Collaboration Patterns
Claude & Gemini Workflow Integration
Task Distribution:
- Claude: Immediate tasks, coordination, file operations, git management
- Gemini: Deep analysis, strategic planning, comprehensive code review
- Both: Documentation creation, problem-solving, architecture decisions
Communication Patterns:
// Claude initiates analysis
{
"name": "analyze",
"arguments": {
"files": ["/workspace/complex-system/"],
"question": "Understand system for major refactoring",
"continuation_id": "analysis-session-uuid"
}
}
// Gemini provides deep insights
// Claude uses insights for implementation decisions
// Both collaborate on documentation and validation
Cross-Tool Continuation
Maintain context across tool usage:
// 1. Initial exploration
{
"name": "chat",
"arguments": {
"prompt": "How should we approach implementing caching?"
}
}
// 2. Deep strategic analysis
{
"name": "thinkdeep",
"arguments": {
"current_analysis": "Initial caching discussion insights...",
"continuation_id": "chat-session-uuid"
}
}
// 3. Implementation analysis
{
"name": "analyze",
"arguments": {
"files": ["/workspace/"],
"question": "Identify integration points for caching",
"continuation_id": "strategy-session-uuid"
}
}
Release Workflow
Pre-Release Validation
Comprehensive validation before release:
# 1. Run full test suite
pytest tests/ -v --cov=tools --cov=utils
# 2. Security audit
claude-code-cli --tool codereview \
--files /workspace/ \
--context "Security audit for release" \
--review-type security
# 3. Performance validation
claude-code-cli --tool analyze \
--files /workspace/ \
--question "Identify performance issues for production" \
--analysis-type performance
# 4. Documentation validation
claude-code-cli --tool analyze \
--files /workspace/docs/ \
--question "Validate documentation completeness and accuracy"
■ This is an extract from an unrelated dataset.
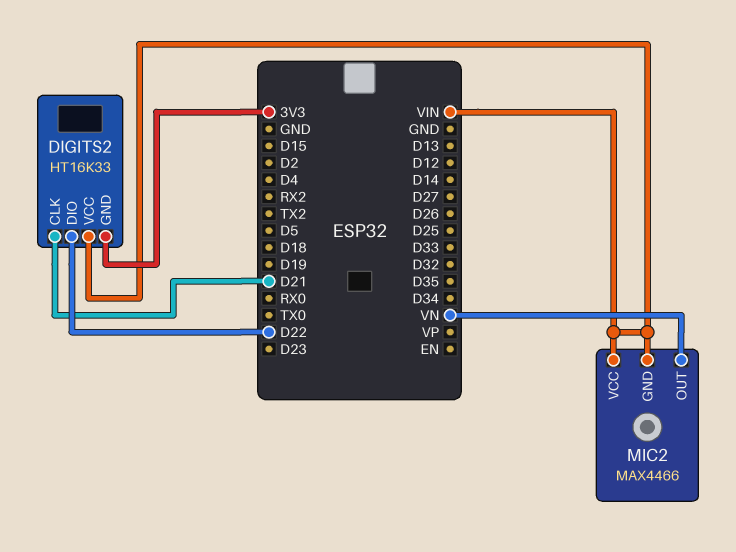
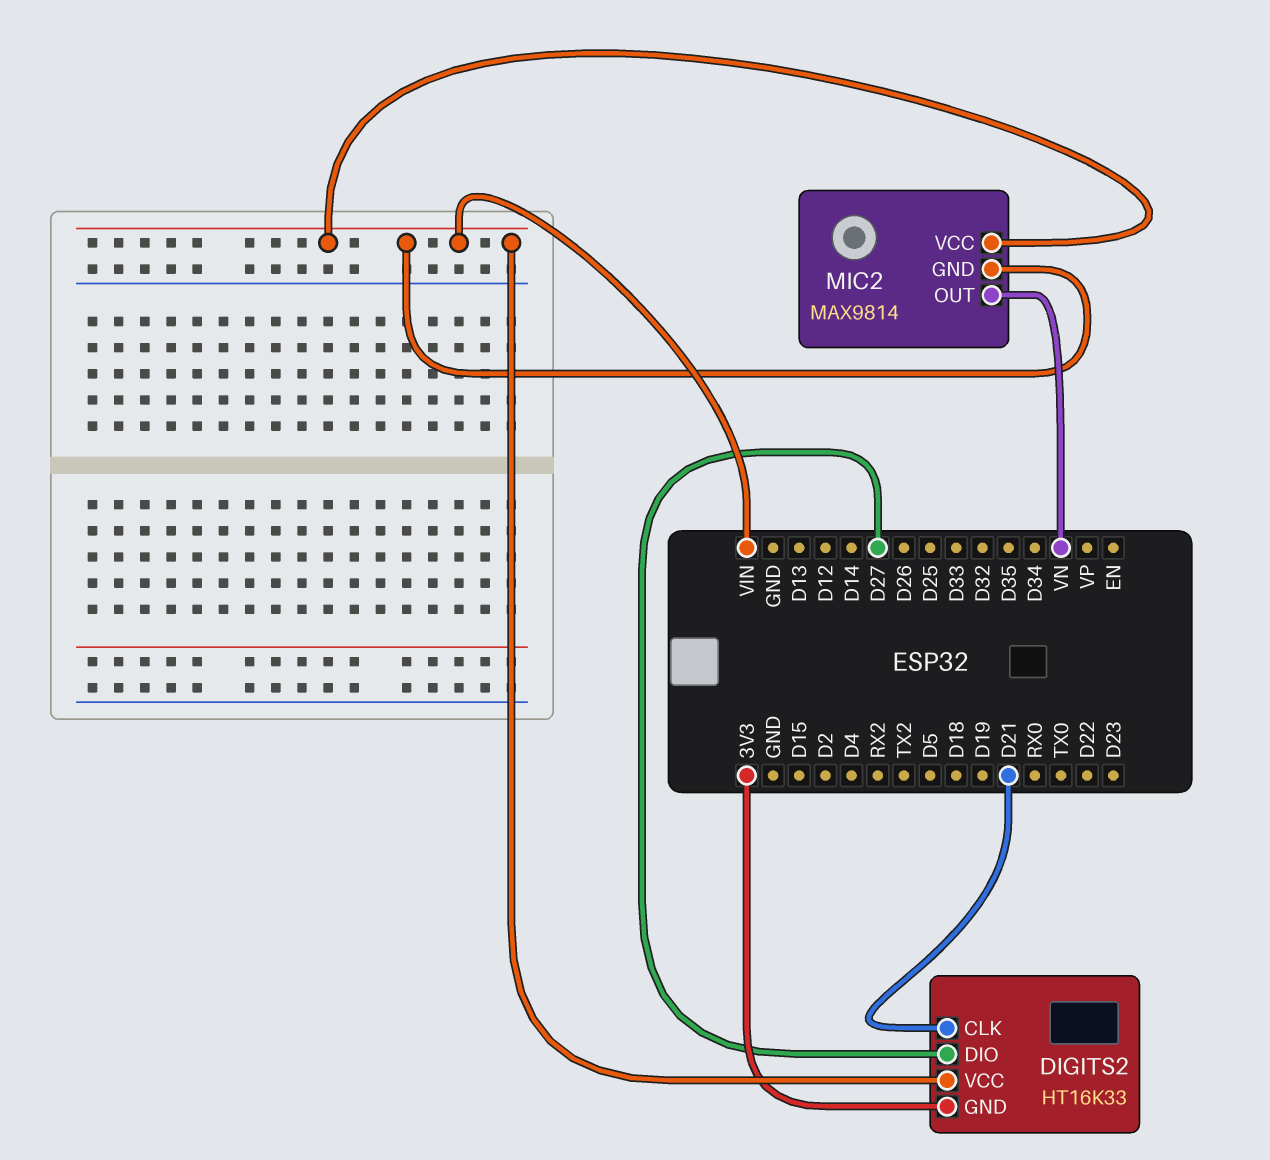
DIGITS2 pin DIO: D22 -> D27
MIC2: MAX4466 -> MAX9814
# 5. Final precommit validation
claude-code-cli --tool precommit --path /workspace/
Release Documentation
Update release documentation:
- CHANGELOG.md: Document all changes, breaking changes, migration notes
- README.md: Update installation and usage instructions
- docs/: Ensure all documentation reflects current version
- Version Tags: Create semantic version tags
Deployment Process
Docker Image Workflow:
# 1. Build and test image locally
docker build -t gemini-mcp-server:latest .
docker run --rm gemini-mcp-server:latest --version
# 2. Push to registry (automated via GitHub Actions)
# 3. Update deployment configurations
# 4. Monitor deployment health
Troubleshooting Workflow
Issue Investigation Process
Systematic debugging approach:
{
"name": "debug",
"arguments": {
"error_description": "Detailed problem description",
"error_context": "Stack traces, logs, environment info",
"files": ["/workspace/related-modules/"],
"thinking_mode": "high"
}
}
Memory Bank for Issue Tracking
Document issues and resolutions:
## decisionLog.md
[2025-01-11 23:45:00] - Memory Leak Resolution
Decision: Implement proper cleanup in conversation memory module
Rationale: Redis connections not properly closed, causing memory growth
Implementation: Added context managers and explicit cleanup in utils/conversation_memory.py:150
Knowledge Base Maintenance
Update Memory Bank with solutions:
- Store successful debugging approaches
- Document common issues and resolutions
- Maintain troubleshooting patterns
- Cross-reference with architectural decisions
This development workflow ensures high-quality, collaborative development while maintaining consistency with CLAUDE.md patterns and preserving knowledge through the Memory Bank system.